__Excerpt provided__.
Reading the play today, it is hard to realize that so crude a representation of life, whether eastern or western, could have passed either for truth or good drama; and that a play so unskillfully constructed and poor in characterization could have achieved the success accredited to The Great Divide. Perhaps the real reason was that Easterners, particularly New Yorkers, were so hazy about any sort of life west of Pittsburgh that they credulously accepted almost anything as "truthful representation."

The play reaches its climax in the middle of the first act and from then on the author is hard put to hold our interest until the curtain drops on the final scene. The Great Divide, however, deserves mention in that it blazed the way for plays that used something other than the conventional "drawing room" settings and characters from middle and upper class life.

Moody's parents died while he was still a boy. He worked his way through prep school and later through Harvard University. There he acted as assistant in English during 1894-5. In 1895 he received an appointment as an instructor at the University of Chicago, and in 1901 was promoted to an assistant professorship which he held until 1903. In 1902 he collaborated in a book, A First View of English and American Literature, but this sort of writing was drudgery and done only that he might gain money to help his family to better things.

Moody's real interest lay in poetry. His three poetic dramas, The Masque of Judgment (1900), The Fire Bringer (1904), and The Death of Eve (incomplete at the author's death), entitle him to a high place in American literature. All three are notable for richness of rhythm and a fine lyric sense. Moody's one other produced play, The Faith Healer (1909) attracted some attention but was not a dramatic success. It is possible, however, that had he not been cut off in his prime, Moody might have attained real success as a playwright.

__Parts of the exercise__.
1) Print everything from "The play reaches" down to "upper class life." in the passage on Moody and The Great Divide, copying it word for word.
2) Answer these questions from the passage on Moody and The Great Divide:
(a) At what point does The Great Divide reach its climax?
(b) Where did Moody receive an appointment as an instructor in 1895?
(c) What year is given for The Fire Bringer?

__Entries provided__.

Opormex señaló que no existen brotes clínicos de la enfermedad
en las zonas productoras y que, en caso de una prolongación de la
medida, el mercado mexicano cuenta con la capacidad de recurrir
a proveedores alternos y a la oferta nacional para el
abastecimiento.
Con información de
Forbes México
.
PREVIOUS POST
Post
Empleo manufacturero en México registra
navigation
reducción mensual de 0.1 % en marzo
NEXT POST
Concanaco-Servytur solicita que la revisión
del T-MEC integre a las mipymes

__Answers to the exercises__.
1)
The play reaches its climax in the middle of the first act and from then on the author is hard put to hold our interest until the curtain drops on the final scene. The Great Divide, however, deserves mention in that it blazed the way for plays that used something other than the conventional "drawing room" settings and characters from middle and upper class life.

2)
(a) In the middle of the first act.
(b) At the University of Chicago.
(c) 1904.